しかし、IBM PC は大人気で、アップルはあっという間に打ち負かされます。




IBM PC は大成功をおさめ、ドン・エストリッジと彼らのチームは…左遷されます。


左遷の理由は2つありました。

大人気になってしまった製品を、「勝手気まま」に行動するチームに任せておくことはできません。

これからは、IBM らしくしっかりと管理していかなくてはならないのです。


そして、IBM PC は想定よりも高機能すぎ、メインフレームの販売はますます不振になったのです。

開発チームは、販売不振の責任を取らねばなりません。



この左遷の直後、ドン・エストリッジとチームメンバーの多くが乗る飛行機が墜落する、と言う事故が起き、メンバーのほとんどが死んでしまいました。

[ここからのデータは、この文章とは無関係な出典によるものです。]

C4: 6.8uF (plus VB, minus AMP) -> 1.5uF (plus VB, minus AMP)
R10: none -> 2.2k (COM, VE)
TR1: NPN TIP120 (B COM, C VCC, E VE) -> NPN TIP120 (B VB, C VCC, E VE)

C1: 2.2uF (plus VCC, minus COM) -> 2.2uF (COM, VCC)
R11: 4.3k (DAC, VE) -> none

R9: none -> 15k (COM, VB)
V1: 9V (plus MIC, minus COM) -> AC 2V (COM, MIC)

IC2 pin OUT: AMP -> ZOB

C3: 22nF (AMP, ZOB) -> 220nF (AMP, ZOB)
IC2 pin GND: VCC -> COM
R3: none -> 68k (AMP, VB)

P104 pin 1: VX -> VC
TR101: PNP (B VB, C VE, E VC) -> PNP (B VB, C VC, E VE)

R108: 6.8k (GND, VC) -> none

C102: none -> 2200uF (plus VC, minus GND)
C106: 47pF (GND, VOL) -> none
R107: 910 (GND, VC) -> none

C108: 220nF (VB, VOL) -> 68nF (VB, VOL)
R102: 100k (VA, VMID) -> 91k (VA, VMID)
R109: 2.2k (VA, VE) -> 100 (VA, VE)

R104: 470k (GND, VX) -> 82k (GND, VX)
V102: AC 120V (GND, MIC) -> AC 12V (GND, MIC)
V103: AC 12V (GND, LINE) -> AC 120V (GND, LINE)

ドンはとてもおしゃれで、背広の胸ポケットに常に赤いバラを挿していたそうです。

そして、これを「パン屋の1ダース」のシンボルとしていました。


彼の棺は、赤いバラの花で飾られたそうです。



これで、IBM の一つの時代が終わりました。

残ったチームのメンバー2名も「もう、あのような素晴らしい仕事はできない」と失望し、IBM を退社してしまいます。


IBM は、IBM PC の後継機種を作り続けますが、徐々に互換機に市場を奪われ、10年前の 2004年には「IBM 互換機から撤退」するまで追い込まれます。


2016.8.12 追記


ここに書いたこと、1989年の書籍「林檎百科」、およびネット上で集めた情報で構成したのですが、間違いが多数あるとわかりました。


同じく1989年に邦訳が出た書籍「ブルーマジック」に詳細がありました。

Twitterでこの本が良書であると教わったのですが、早速古書を探して読みました。



事実と大きく違う点は、エストリッジは「左遷」にはなっていない、ということ。

彼は副社長に抜擢され、喜んで受け入れています。


副社長でありながら、IBM PC チームのリーダーではありました。

しかし、重役でもある責任上自由なふるまいは難しくなり、チームへの締め付けはきつくなります。



もう一つ、IBM PC 開発のきっかけは「メインフレーム不振」ではなく、パソコン参入の失敗でした。

IBM 5120 というパソコンを開発しながら、IBM 社内の「事務手続き」のために発売タイミングを完全に逸し、宣伝もしなかったために知られることなく在庫を抱えていたのです。


当時の IBM 重役陣には、AppleII の作り出したパソコン市場への参入、そして「君臨」が重要な責務で、IBM PC は 5120 の「遅れ」を取り戻す戦略製品でした。

だからこそ、たった1年という期間が設定され、その期間内の発売と普及が見込めるのであれば、あらゆる自由が許されたのでした。


いずれ…エストリッジの誕生日にでも、もう少し事実に近い人物像をお届けできれば、と思っています。